Щеколдочка тюкнула, приоткрылась дверка — и в минуту туда Елевферий. Как уже они там промеж себя поладили, — ихнее дело, господь им судья, но только к утренней трапезе вышел Елевферий в полном здравии и в голосе даже довольствие и грохотание такое львиное, а отрок Григорий к столу еле доплел и под глазами синячищи, в монастырскую холеную сливу величиной. Сел за стол и глаз не подъемлет.
Брат Гавриил и спроси:
— Что, Гришенька, замолился, голубчик, али занедужил?

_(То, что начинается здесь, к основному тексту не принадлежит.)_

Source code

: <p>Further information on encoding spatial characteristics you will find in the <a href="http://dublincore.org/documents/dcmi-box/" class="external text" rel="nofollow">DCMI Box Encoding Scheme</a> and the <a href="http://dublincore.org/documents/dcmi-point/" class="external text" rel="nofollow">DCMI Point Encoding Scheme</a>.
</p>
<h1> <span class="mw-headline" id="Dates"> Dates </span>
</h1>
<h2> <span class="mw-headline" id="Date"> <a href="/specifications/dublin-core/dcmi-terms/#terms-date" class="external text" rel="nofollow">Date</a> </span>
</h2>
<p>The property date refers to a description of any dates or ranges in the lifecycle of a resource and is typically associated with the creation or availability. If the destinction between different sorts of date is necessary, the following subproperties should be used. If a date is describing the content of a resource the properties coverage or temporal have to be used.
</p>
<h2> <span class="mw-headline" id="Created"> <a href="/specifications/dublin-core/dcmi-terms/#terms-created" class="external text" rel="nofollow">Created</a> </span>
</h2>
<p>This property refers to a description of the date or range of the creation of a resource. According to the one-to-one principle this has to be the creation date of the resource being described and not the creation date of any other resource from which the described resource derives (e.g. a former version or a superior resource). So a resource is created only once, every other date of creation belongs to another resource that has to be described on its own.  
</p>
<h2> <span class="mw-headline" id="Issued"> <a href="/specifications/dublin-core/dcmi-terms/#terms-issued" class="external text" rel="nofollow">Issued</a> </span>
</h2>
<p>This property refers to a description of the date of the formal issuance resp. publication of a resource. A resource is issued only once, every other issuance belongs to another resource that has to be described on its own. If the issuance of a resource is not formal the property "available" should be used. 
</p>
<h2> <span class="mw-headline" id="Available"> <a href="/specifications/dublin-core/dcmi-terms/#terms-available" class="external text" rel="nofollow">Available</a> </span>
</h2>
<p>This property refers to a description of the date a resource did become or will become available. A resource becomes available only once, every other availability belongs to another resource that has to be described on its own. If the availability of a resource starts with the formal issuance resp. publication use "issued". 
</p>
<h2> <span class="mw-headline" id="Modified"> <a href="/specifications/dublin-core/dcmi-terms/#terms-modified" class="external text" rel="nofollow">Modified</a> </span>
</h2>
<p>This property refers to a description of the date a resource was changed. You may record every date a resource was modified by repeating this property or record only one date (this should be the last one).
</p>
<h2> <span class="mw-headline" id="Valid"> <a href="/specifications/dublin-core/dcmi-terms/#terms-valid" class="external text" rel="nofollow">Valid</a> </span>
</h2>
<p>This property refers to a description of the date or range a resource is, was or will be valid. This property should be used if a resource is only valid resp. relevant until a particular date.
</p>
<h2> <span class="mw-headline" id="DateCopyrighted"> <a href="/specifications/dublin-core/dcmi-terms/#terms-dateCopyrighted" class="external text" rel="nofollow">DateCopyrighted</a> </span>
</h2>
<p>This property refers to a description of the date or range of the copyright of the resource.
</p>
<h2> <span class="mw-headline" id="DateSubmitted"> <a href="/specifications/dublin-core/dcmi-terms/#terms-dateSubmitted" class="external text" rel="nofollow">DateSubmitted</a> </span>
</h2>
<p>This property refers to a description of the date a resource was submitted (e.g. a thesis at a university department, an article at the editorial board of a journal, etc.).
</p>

А у отрока слезы из очей, вскочил и убег в келейку.
А Елевферий браду разгладил и говорит:
— Упреждал я его, чтоб не надрывался на подвиге. Организм слаб. Нужно взяться блюсти его крепко.
А братии и невдомек, на каком подвиге отрок надрывается. С того утра не отпускал более Елевферий отрока уединяться и уходил с ним в бор сам-друг. И возвращались всегда вместе и умилительно. Идут обнявшись, и Елевферий, обвивши руку вокруг Гришиного стана, поддерживает его, яко бы родного сына, и беседует о деяниях святых отцов. И от таких ли прогулок, но только точно стал отрок поправляться, и румянец в лице заиграл, и щеки заполнились. Но, окромя щек, заполнилась и отрочья утроба, и под октябрь, пришед к Елевферию в келью, в рыданиях поведала Аленушка, что тяжела она.